Friday, April 29, 2011

Of Wedding Feasts and Famines

In the media-driven frenzy of royal-watching, the wedding between Kate and Wills harks back to a time when the pomp and pageantry of the monarchy provided a diversion from the daily struggles of their subjects. In England, as late as the 1930s, poor families struggled with the problem of hunger. Yet as George Orwell wrote, 
The basis of their diet, therefore, is white bread and margarine, corned beef, sugared tea and potatoes -- an appalling diet. Would it not be better if they spent more money on wholesome things like oranges and wholemeal bread or if they even, like the writer of the letter to the New Statesman, saved on fuel and ate their carrots raw? Yes, it would, but the point is that no ordinary human being is ever going to do such a thing. The ordinary human being would sooner starve than live on brown bread and raw carrots.
The May/June 2011 online version of the magazine Foreign Policy is devoted to the problems associated with food price inflation and the impact this would have on poverty and hunger. The development aid community has flagged this as a potential cause for dragging many in the middle to low income countries into poverty.

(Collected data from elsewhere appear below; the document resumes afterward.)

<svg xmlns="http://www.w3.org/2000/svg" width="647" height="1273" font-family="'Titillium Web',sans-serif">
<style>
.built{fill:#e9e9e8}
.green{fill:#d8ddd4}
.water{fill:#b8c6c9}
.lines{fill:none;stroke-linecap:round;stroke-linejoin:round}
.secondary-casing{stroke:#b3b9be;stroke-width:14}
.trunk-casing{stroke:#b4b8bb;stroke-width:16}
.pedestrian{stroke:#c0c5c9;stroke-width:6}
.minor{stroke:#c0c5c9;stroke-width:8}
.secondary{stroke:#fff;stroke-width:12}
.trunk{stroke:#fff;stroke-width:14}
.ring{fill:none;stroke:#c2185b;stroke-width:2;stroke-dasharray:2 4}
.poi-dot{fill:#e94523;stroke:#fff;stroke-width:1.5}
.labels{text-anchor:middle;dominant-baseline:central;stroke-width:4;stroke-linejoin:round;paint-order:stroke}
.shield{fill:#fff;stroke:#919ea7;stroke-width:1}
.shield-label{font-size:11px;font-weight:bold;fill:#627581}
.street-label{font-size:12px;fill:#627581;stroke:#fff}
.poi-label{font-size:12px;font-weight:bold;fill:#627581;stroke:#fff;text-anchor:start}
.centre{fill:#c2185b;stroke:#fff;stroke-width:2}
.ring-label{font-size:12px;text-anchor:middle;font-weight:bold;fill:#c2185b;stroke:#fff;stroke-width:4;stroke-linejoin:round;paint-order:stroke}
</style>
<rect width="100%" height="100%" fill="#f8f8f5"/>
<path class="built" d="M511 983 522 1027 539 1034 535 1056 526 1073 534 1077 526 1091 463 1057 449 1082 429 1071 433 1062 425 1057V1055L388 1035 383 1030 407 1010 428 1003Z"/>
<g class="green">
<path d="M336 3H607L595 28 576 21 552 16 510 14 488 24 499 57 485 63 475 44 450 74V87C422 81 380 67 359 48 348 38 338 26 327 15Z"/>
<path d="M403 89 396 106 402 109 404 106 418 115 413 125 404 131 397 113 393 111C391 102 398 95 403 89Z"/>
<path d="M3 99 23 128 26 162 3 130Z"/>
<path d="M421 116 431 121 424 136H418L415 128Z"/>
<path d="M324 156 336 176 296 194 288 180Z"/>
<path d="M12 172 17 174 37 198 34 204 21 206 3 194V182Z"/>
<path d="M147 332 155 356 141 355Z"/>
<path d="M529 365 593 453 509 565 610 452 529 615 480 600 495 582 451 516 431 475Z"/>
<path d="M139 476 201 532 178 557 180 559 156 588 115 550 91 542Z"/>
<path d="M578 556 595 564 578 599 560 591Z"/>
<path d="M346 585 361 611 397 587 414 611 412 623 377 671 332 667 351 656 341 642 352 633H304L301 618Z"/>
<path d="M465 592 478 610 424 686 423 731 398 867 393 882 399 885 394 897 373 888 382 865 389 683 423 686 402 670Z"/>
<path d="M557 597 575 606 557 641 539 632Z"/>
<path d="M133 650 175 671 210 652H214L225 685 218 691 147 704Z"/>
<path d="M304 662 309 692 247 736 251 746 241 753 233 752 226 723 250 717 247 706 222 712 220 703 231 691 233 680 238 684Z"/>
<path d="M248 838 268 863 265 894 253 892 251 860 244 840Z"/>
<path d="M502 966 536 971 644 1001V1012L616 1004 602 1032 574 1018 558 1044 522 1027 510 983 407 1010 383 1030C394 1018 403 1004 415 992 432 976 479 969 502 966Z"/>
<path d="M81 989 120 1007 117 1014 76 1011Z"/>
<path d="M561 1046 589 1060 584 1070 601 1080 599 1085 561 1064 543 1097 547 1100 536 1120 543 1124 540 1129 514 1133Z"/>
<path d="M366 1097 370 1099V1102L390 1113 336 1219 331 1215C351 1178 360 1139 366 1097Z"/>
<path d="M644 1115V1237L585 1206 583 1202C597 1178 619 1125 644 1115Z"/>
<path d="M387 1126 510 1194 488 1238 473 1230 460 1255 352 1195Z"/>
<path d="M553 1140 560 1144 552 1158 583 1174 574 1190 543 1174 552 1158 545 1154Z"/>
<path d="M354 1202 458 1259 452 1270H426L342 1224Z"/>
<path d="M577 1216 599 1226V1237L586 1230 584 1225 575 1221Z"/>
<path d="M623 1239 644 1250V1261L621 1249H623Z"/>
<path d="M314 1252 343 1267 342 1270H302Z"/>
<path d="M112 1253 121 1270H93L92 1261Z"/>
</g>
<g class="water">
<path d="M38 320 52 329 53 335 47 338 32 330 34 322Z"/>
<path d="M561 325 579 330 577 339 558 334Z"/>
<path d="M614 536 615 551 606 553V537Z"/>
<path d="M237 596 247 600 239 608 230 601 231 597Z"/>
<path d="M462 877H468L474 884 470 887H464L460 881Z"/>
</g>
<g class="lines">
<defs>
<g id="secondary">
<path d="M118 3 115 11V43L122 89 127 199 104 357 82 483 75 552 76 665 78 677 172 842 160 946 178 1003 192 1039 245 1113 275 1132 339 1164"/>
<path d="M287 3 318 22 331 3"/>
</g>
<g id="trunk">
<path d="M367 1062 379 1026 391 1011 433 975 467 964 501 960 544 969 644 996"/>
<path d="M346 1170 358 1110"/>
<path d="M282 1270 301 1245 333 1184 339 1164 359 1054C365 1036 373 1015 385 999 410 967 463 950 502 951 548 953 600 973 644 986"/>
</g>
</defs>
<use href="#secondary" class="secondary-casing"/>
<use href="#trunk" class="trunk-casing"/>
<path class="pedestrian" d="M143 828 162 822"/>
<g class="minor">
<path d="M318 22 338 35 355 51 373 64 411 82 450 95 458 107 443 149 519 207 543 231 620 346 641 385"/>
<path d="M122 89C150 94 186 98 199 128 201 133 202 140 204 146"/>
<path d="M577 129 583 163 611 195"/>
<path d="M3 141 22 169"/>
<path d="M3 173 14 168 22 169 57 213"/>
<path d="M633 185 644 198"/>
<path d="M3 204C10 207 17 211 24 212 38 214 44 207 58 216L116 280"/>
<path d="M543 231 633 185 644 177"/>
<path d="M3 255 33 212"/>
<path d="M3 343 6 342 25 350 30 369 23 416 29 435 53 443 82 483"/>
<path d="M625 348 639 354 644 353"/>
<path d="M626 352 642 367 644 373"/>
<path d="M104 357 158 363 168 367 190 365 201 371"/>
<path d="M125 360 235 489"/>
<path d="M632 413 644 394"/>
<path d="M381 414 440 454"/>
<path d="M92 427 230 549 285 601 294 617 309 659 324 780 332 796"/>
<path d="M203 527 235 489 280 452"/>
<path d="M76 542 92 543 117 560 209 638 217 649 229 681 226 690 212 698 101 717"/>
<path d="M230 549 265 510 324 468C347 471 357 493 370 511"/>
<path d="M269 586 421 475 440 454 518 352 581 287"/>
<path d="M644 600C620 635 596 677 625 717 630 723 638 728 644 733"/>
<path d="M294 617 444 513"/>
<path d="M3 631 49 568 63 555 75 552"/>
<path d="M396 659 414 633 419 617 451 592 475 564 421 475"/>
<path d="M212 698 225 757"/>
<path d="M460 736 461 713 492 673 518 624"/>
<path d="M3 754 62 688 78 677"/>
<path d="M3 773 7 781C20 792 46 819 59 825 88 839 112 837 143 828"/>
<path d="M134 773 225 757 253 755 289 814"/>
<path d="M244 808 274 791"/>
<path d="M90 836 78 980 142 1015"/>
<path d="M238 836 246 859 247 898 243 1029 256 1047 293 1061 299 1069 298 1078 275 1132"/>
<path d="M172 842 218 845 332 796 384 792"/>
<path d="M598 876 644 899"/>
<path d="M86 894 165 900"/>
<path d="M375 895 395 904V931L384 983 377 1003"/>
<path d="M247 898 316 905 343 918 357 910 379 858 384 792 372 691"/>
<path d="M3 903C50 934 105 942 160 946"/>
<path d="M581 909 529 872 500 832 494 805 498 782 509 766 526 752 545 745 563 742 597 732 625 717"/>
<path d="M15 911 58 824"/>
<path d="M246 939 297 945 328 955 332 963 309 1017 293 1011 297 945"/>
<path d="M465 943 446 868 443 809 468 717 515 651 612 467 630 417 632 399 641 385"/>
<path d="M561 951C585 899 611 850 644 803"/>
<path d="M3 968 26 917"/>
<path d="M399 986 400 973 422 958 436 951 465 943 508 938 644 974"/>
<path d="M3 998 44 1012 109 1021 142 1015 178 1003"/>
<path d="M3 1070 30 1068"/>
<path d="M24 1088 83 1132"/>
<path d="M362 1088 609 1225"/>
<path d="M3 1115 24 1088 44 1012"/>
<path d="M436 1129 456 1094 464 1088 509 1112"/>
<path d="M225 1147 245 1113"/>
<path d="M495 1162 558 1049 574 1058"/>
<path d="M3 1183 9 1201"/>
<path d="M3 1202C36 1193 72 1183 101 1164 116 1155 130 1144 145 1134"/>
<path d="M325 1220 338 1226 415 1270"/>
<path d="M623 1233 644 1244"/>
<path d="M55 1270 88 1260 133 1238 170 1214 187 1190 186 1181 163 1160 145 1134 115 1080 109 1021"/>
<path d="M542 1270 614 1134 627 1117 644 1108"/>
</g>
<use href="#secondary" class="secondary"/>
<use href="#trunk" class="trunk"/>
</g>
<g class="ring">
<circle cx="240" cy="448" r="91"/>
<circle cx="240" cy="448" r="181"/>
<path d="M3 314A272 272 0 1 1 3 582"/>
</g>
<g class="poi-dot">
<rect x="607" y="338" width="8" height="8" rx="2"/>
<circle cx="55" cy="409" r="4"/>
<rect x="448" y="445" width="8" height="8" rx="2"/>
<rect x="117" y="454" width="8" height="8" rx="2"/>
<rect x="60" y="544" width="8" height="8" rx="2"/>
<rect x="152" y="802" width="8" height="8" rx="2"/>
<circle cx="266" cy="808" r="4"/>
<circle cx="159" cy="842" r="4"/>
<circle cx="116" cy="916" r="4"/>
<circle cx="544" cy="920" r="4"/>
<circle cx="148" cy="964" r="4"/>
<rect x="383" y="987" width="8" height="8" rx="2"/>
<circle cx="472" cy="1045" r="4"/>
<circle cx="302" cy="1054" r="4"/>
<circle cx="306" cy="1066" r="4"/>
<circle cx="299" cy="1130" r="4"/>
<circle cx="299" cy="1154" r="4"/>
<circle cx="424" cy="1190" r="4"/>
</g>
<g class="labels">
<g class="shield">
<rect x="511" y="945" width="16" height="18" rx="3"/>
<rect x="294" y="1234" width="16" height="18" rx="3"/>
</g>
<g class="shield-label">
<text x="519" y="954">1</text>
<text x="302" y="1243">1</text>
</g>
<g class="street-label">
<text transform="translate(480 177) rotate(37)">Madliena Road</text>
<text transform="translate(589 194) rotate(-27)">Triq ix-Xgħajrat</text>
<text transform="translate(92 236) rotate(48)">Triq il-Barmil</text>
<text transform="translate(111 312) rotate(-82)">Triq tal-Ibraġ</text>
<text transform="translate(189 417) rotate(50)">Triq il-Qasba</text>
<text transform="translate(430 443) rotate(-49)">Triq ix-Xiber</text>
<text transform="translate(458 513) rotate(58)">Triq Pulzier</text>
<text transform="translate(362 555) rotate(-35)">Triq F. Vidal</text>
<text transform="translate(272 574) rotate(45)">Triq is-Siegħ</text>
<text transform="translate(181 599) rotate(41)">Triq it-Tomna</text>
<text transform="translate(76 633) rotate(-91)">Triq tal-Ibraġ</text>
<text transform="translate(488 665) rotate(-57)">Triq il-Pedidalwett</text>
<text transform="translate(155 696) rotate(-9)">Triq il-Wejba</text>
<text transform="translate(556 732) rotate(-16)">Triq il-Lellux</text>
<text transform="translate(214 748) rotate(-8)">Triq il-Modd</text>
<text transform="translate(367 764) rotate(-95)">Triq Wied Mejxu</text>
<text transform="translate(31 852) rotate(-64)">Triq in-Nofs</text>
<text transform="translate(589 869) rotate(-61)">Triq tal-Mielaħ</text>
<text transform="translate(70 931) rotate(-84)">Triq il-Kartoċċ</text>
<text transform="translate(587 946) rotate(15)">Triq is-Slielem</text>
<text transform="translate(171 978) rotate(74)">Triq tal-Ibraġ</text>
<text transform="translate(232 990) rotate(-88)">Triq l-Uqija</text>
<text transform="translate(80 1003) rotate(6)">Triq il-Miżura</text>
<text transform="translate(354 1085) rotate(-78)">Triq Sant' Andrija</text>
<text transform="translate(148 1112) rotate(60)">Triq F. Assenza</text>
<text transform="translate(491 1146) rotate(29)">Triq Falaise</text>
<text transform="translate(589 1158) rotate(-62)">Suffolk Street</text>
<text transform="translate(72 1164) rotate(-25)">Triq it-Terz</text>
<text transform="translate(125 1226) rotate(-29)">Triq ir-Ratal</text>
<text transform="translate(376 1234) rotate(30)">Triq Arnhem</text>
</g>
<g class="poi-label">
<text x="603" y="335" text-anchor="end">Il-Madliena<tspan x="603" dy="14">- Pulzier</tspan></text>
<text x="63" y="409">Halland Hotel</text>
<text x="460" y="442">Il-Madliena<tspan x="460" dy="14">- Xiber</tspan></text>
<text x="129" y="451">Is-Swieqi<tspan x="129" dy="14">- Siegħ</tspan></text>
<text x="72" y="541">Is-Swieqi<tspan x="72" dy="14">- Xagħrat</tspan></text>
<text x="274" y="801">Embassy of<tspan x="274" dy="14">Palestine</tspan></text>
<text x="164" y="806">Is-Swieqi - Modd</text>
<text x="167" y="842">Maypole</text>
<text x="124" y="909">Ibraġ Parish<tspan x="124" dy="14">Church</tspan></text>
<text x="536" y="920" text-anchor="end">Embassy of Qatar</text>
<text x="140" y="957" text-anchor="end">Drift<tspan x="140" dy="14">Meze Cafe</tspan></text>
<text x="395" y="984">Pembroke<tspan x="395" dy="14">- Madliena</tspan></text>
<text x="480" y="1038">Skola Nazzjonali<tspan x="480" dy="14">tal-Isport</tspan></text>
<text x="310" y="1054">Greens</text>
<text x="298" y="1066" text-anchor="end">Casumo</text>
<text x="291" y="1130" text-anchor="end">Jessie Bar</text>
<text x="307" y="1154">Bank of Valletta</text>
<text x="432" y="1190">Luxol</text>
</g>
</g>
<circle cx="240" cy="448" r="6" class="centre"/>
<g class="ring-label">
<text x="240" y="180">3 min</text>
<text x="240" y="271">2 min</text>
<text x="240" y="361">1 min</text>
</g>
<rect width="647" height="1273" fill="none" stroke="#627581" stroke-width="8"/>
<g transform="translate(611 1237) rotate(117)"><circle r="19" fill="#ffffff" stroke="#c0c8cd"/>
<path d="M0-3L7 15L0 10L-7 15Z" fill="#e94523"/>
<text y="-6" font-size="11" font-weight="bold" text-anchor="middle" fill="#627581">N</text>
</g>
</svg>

Calls have been issued to address this pressing problem. But in a piece written by Abhijit Banerjee and Esther Duflo, the general consensus regarding the issue is challenged. What if the experts are wrong, they ask.What if the problem of hunger is not caused by the lack of affordable food? Nobel Prize winning economist Amartya Sen has famously pointed to the fact that famines have only occurred in recent times in countries that lacked democratic institutions of accountability. Poor governance rather than a lack of food supply creates extreme hunger.

In India where Sen is from, despite the rise in per capita income, per capita caloric intake has declined. The piece points out that
(t)he change is not driven by declining incomes; by all accounts, Indians are making more money than ever before. Nor is it because of rising food prices -- between the early 1980s and 2005, food prices declined relative to the prices of other things, both in rural and urban India. Although food prices have increased again since 2005, Indians began eating less precisely when the price of food was going down.
What if the problem of hunger is not driven by a lack of affordable food, but the fact that the poor demand a different variety of food? They use one example to bear this out:
Using price data from the Philippines, we calculated the cost of the cheapest diet sufficient to give 2,400 calories. It would cost only about 21 cents a day, very affordable even for the very poor (the worldwide poverty line is set at roughly a dollar per day). The catch is, it would involve eating only bananas and eggs, something no one would like to do day in, day out. But so long as people are prepared to eat bananas and eggs when they need to, we should find very few people stuck in poverty because they do not get enough to eat.
To provide more evidence of this, they cite a study conducted in two regions of China where researchers offered randomly selected poor households a large subsidy on the price of basic staples believing this would result in greater consumption of food. Instead they found that:
(o)verall, the caloric intake of those who received the subsidy did not increase (and may even have decreased), despite the fact that their purchasing power had increased. Nor did the nutritional content improve in any other sense. The likely reason is that because the rice and wheat noodles were cheap but not particularly tasty, feeling richer might actually have made them consume less of those staples. 
They go on to point out the possible reasons why the poor might be eating less. Better water and sanitation for instance may lead to a lower incidence of nutrition depleting diseases. Women in rural villages which now have access to water no longer need to spend a good deal of effort fetching water to and from rivers. Aside from that is the penchant of the poor to spend on non-essentials like vices and other forms of entertainment (televisions, DVDs, mobile phones, movies, etc).

Many programs aimed at boosting protein and iodized salt intake have been met with a dismal response from poor households. It seems that when it comes to deciding what to spend their income on, they seem to have other priorities.